_ACTIVITY_
Copy out every line of the material below word for word, but leave the pictures out.

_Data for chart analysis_
[Start of Attachment]

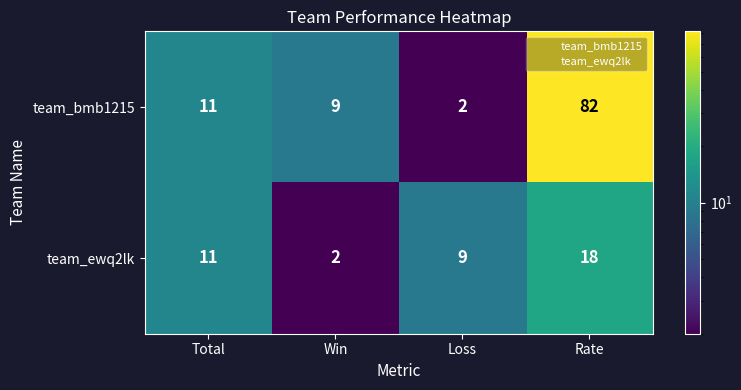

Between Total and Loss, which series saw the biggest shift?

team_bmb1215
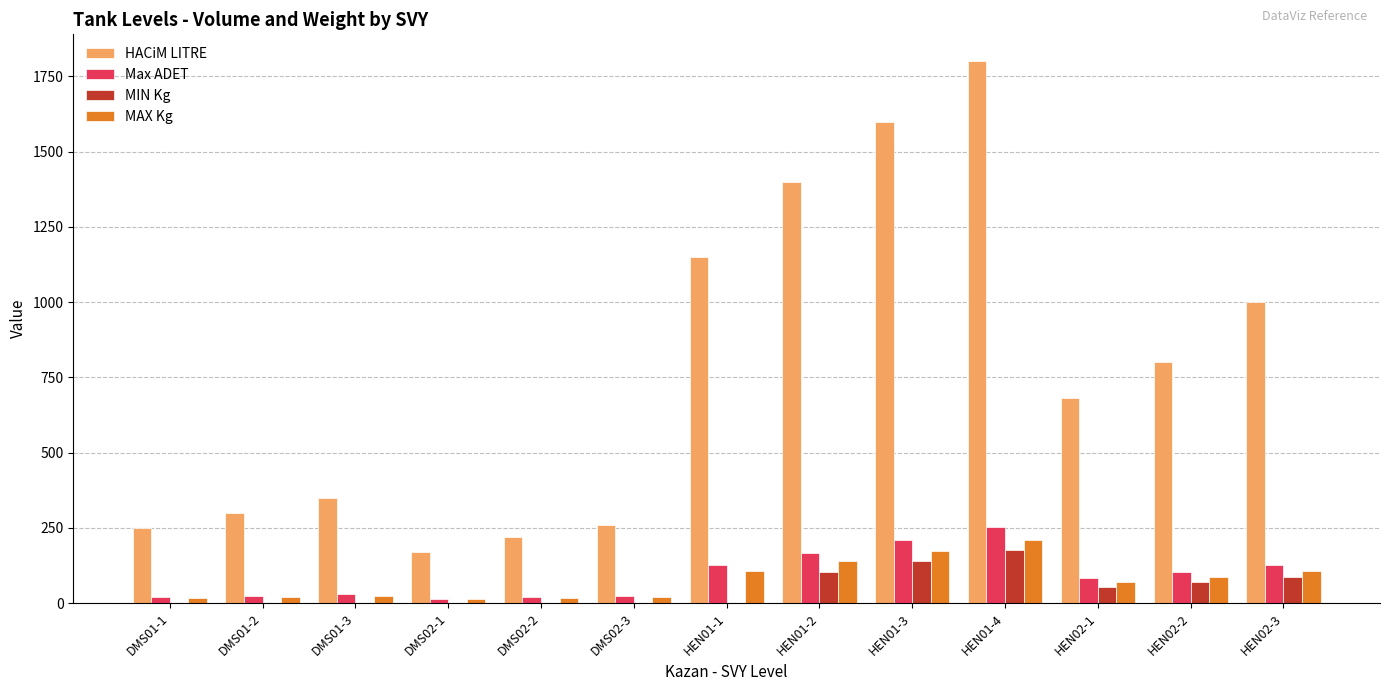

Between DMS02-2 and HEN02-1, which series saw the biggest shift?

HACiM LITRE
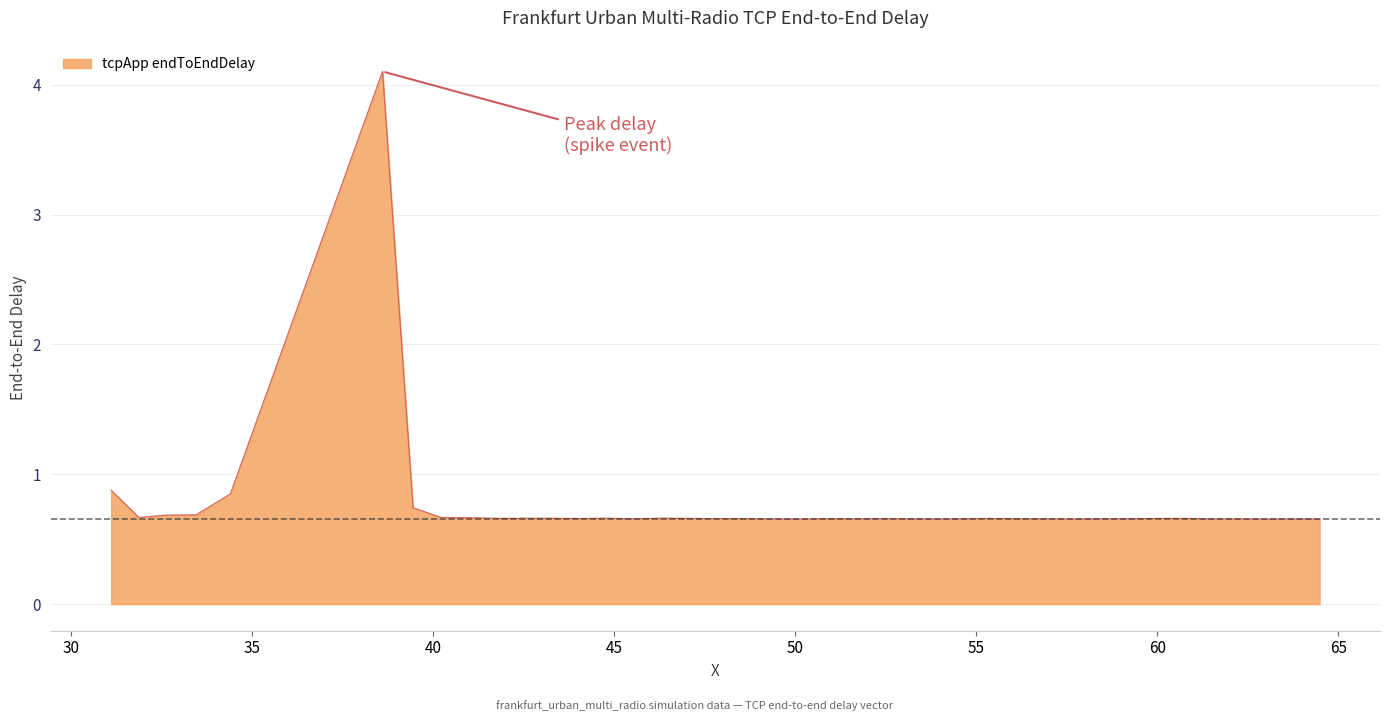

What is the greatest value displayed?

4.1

[End of Attachment]

_ANSWER SPACE_
Between Total and Loss, which series saw the biggest shift?

team_bmb1215

Between DMS02-2 and HEN02-1, which series saw the biggest shift?

HACiM LITRE

What is the greatest value displayed?

4.1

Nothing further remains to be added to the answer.